-- Document text --
========================================================================

Among P. aeruginosa isolates, the highest susceptibility was to Ofloxacin (75%), followed by Piperacillin, Amikacin, Gentamicin, Ampicillin/Sulbactam, and Ciprofloxacin, respectively. Ofloxacin, a fluoroquinolone, appeared to be the most effective, likely due to fewer resistance-conferring mutations in the local population [42, 43]. Piperacillin and Amikacin also showed good activity, consistent with previous reports indicating that β-lactam antibiotics and aminoglycosides remain partially effective against Gram-negative isolates in this region [35].

However, a high level of Ciprofloxacin resistance (87.50%) was observed, which aligns with global reports of P. aeruginosa resistance mediated by gyrA/parC mutations, efflux pump overexpression (e.g., MexAB-OprM), and reduced outer membrane permeability [46, 47]. The most resistant strains (IIMT-PA12, PA13, PA11, and PA07) exhibited resistance to more than three antibiotics, reflecting extensive MDR likely associated with prolonged empirical therapy in clinical settings. These findings are consistent with [36], who reported complete resistance of P. aeruginosa to Erythromycin, Amoxicillin, Colistin, and Cephradine, with retained sensitivity to Imipenem (100%), Apramycin (92.31%), and Amikacin (84.61%).

The high incidence of SSIs and MDR pathogens in this study also points to critical issues in hospital practices and infection control. Lapses in perioperative asepsis, sterilization protocols, and hand hygiene compliance may contribute to elevated infection rates. In addition, widespread empirical use of broad-spectrum antibiotics in tertiary care hospitals likely exerts selective pressure, accelerating resistance development. These findings underscore the urgent need for robust antibiotic stewardship programs, guided by routine antibiogram surveillance and strict adherence to institutional antibiotic policies. Restricting overuse of critical drugs, reinforcing staff training in aseptic techniques, and strengthening postoperative wound care protocols could help mitigate the SSI burden.

========================================================================

-- Records --

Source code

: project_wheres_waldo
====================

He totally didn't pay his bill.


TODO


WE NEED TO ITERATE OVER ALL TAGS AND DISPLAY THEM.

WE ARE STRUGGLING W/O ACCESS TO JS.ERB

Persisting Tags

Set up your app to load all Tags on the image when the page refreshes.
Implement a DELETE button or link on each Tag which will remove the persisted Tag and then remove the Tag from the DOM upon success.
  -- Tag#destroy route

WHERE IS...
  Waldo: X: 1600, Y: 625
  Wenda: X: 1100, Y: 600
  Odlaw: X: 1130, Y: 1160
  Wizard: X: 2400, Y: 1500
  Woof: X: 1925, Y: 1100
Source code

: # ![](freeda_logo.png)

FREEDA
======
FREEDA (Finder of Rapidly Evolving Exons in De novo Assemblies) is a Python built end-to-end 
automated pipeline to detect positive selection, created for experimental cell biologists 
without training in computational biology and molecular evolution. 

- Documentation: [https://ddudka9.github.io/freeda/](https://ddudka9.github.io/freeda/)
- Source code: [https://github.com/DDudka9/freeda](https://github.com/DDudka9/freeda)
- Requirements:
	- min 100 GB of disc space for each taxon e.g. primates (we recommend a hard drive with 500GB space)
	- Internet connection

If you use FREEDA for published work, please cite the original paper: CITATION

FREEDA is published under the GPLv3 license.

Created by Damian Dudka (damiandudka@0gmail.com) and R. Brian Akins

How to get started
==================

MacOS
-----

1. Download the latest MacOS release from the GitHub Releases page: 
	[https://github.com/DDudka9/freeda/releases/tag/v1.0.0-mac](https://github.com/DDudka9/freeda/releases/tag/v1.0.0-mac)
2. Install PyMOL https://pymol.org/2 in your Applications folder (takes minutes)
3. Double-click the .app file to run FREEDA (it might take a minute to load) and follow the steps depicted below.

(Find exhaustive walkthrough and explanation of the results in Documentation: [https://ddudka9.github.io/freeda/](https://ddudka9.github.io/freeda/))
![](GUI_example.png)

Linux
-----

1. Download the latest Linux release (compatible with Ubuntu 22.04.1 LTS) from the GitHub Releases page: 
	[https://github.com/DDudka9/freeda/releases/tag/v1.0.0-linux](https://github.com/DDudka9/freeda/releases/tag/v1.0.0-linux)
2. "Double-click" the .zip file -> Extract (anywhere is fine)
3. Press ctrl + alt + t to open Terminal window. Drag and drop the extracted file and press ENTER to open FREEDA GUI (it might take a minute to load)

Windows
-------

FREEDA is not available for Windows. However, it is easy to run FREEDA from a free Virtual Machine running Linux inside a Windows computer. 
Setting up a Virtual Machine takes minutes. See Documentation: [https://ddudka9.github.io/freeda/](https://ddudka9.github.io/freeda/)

========================================================================

-- Task set --
**1.** According to the P. aeruginosa passage, what level of Ciprofloxacin resistance was observed?
**2.** In the P. aeruginosa passage, rewrite the stretch from "However, a high" through "and Amikacin (84.61%)." with "MDR" renamed as "multidrug resistance".
**3.** Put this sentence from the P. aeruginosa passage into Spanish: "In addition, widespread empirical use of broad-spectrum antibiotics in tertiary care hospitals likely exerts selective pressure, accelerating resistance development."
You can leave the items aside; they aren't needed here.

-- Solved tasks --
**1.** 87.50%

**2.**
However, a high level of Ciprofloxacin resistance (87.50%) was observed, which aligns with global reports of P. aeruginosa resistance mediated by gyrA/parC mutations, efflux pump overexpression (e.g., MexAB-OprM), and reduced outer membrane permeability [46, 47]. The most resistant strains (IIMT-PA12, PA13, PA11, and PA07) exhibited resistance to more than three antibiotics, reflecting extensive multidrug resistance likely associated with prolonged empirical therapy in clinical settings. These findings are consistent with [36], who reported complete resistance of P. aeruginosa to Erythromycin, Amoxicillin, Colistin, and Cephradine, with retained sensitivity to Imipenem (100%), Apramycin (92.31%), and Amikacin (84.61%).

**3.** Además, el uso empírico generalizado de antibióticos de amplio espectro en hospitales de atención terciaria probablemente ejerce una presión selectiva, lo que acelera el desarrollo de resistencia.